TUI appealed to the Court of Appeal, where the court found in its favour 2-1.
The majority (Asplin LJ and Nugee LJ) held that the authorities did not support the "bright line" approach adopted by the High Court to the treatment of controverted and uncontroverted expert evidence: there was no rule that an uncontroverted expert's report which complied with CPR PD 35 cannot be rejected by the judge. Instead, it required a more nuanced approach, and all depended on the circumstances of the case, the nature of the report itself and the purposes for which it was being used in the claim.
However, the court noted that, where the evidence was that of a joint expert, which went to the relevant issues and contained logical conclusions, it was very hard to see that it could be successfully challenged. The same had to be true if there were two experts who had produced coherent reports covering the relevant issues and who were agreed. Only rarely should expert evidence be rejected in those circumstances and cogent reasons should be given.
The majority also found that, although CPR PD 35 did not state expressly that reasons were necessary in an expert's report, save where there was a range of opinion, it was clear from previous cases and as a matter of common sense that, if the court was to be satisfied as to the conclusion reached, or in a case like this one, that the evidence was sufficient to enable the claimant to satisfy the burden of proof in relation to causation, some chain of reasoning supporting the conclusion was necessary, even if short.
Mr Griffiths argued on appeal that TUI should not have been allowed to challenge Professor Pennington's report only in closing submissions, and that instead, if a party wished to criticise an expert's reasoning, they should avail themselves of all the means available under the CPR and either put in contrary evidence and/or put the points to the expert in cross-examination. In short, he contended that a party should not be allowed to sidestep those procedures, and in particular, sidestep cross examination, in order to avoid answers they do not want to hear. The majority disagreed. In their view, there was nothing inherently unfair in seeking to challenge expert evidence in closing submissions, even where contrary evidence had not been adduced and the expert had not been cross-examined. Provided an expert's veracity was not being challenged, a party could reserve its criticisms of a report until closing submissions if it wished. A defendant was entitled to submit that the case or an essential element of it had not been proved to the required standard, and could not be prevented from doing so because some of the evidence was contained in an uncontroverted report.

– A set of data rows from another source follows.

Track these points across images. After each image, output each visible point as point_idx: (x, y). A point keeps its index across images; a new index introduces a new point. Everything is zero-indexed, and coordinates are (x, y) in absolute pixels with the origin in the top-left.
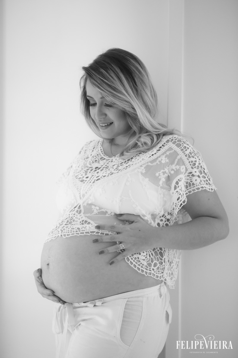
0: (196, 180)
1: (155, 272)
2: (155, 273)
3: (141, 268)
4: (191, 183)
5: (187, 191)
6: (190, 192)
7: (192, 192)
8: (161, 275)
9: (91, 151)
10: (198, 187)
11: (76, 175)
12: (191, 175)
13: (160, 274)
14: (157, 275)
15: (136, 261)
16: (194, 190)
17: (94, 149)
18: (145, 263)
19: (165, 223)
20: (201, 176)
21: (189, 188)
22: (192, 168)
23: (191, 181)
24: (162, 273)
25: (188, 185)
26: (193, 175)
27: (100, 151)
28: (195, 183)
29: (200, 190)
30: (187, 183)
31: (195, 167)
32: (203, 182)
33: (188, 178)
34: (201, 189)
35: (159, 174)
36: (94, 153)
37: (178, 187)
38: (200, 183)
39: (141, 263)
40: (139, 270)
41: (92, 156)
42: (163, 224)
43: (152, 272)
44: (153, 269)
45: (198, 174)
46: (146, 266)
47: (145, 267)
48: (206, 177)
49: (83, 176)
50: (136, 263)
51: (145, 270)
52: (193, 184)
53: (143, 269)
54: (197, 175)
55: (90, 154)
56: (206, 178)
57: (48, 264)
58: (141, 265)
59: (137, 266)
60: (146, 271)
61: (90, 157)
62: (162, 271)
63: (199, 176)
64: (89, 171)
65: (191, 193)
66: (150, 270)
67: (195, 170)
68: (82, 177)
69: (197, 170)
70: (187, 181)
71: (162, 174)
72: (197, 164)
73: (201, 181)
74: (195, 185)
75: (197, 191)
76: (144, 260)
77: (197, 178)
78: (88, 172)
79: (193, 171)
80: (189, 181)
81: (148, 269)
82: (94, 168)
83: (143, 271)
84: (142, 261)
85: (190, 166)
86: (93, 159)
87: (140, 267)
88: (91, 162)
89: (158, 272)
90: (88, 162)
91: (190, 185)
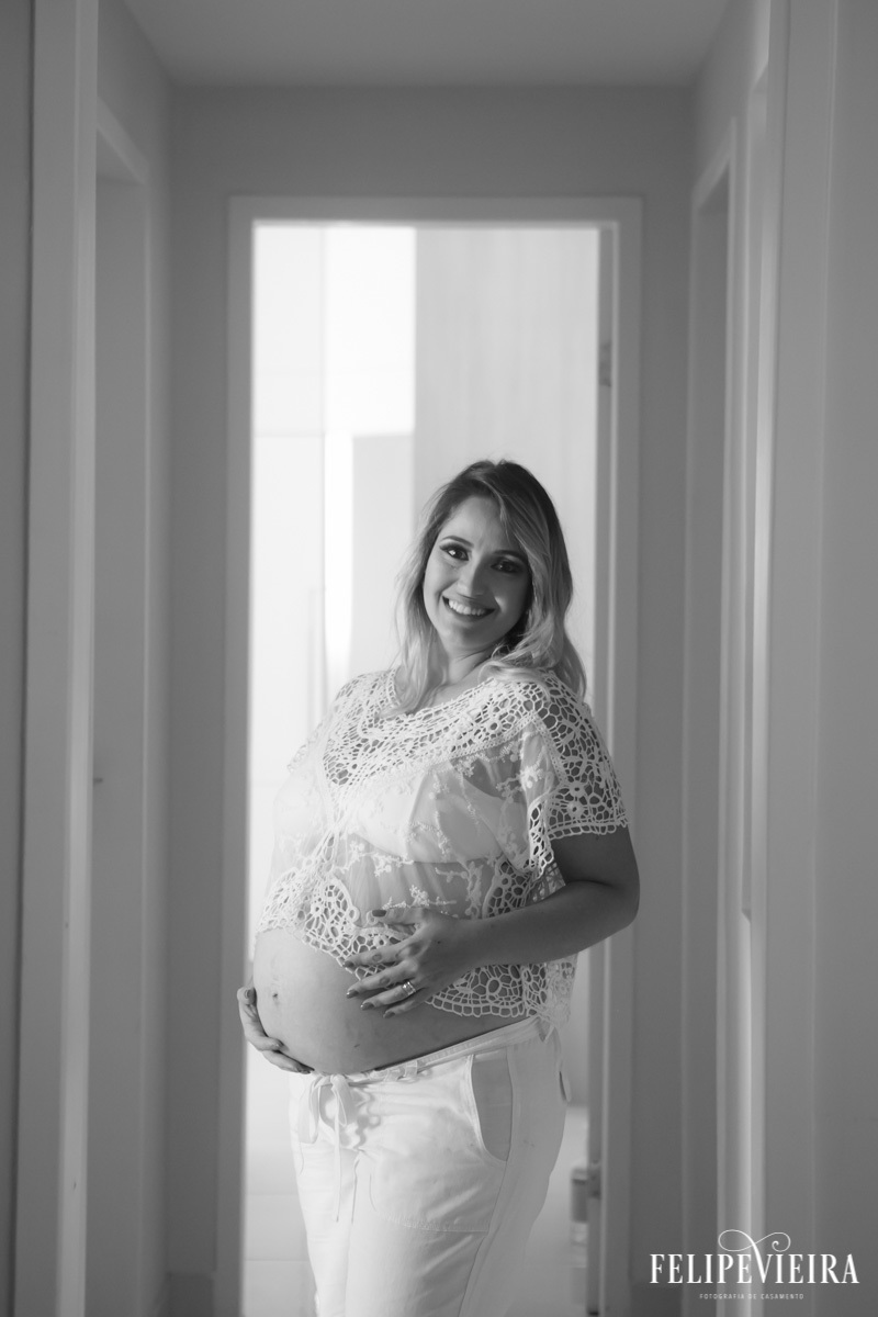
0: (575, 809)
1: (497, 1002)
2: (497, 1005)
3: (463, 1005)
4: (564, 815)
5: (552, 832)
6: (558, 833)
7: (564, 835)
8: (517, 1004)
9: (367, 693)
10: (578, 825)
11: (332, 754)
12: (564, 796)
13: (512, 1003)
14: (505, 1007)
15: (447, 994)
16: (567, 831)
17: (374, 687)
18: (470, 991)
19: (513, 888)
20: (588, 799)
21: (557, 824)
22: (571, 780)
23: (565, 811)
24: (520, 999)
25: (556, 817)
26: (570, 798)
27: (388, 693)
28: (572, 814)
29: (580, 833)
30: (554, 812)
31: (578, 779)
32: (591, 814)
33: (559, 801)
34: (582, 831)
35: (503, 787)
36: (375, 699)
37: (536, 823)
38: (582, 817)
39: (461, 994)
40: (460, 1011)
41: (370, 704)
42: (510, 889)
43: (491, 1004)
44: (492, 998)
45: (582, 793)
46: (474, 996)
47: (472, 999)
48: (601, 799)
49: (348, 761)
50: (450, 998)
51: (473, 1006)
52: (568, 818)
53: (468, 1005)
54: (580, 797)
55: (365, 702)
56: (602, 803)
57: (276, 996)
58: (462, 998)
59: (454, 1003)
60: (477, 1006)
61: (366, 708)
62: (518, 996)
63: (583, 801)
64: (361, 749)
65: (560, 837)
66: (486, 1002)
67: (576, 784)
68: (344, 762)
69: (582, 786)
70: (554, 807)
71: (508, 788)
72: (582, 770)
73: (586, 812)
74: (572, 821)
75: (572, 834)
76: (465, 985)
77: (578, 804)
78: (360, 753)
79: (572, 787)
80: (559, 809)
81: (480, 1000)
82: (370, 742)
83: (468, 1009)
84: (461, 990)
85: (566, 776)
86: (371, 713)
87: (459, 1004)
88: (367, 723)
89: (505, 1002)
90: (361, 721)
91: (560, 819)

Consequently, the majority concluded that, even though TUI had not called any expert evidence of its own, or required Professor Pennington to attend for cross-examination, counsel for TUI was not precluded from making submissions as to the inadequacy of the reasoning in his report, and the first instance judge was not only entitled but right to examine that reasoning to see what weight to ascribe to his opinion, and whether the case had been proved, and to conclude that the evidence was insufficient to satisfy the burden of proof.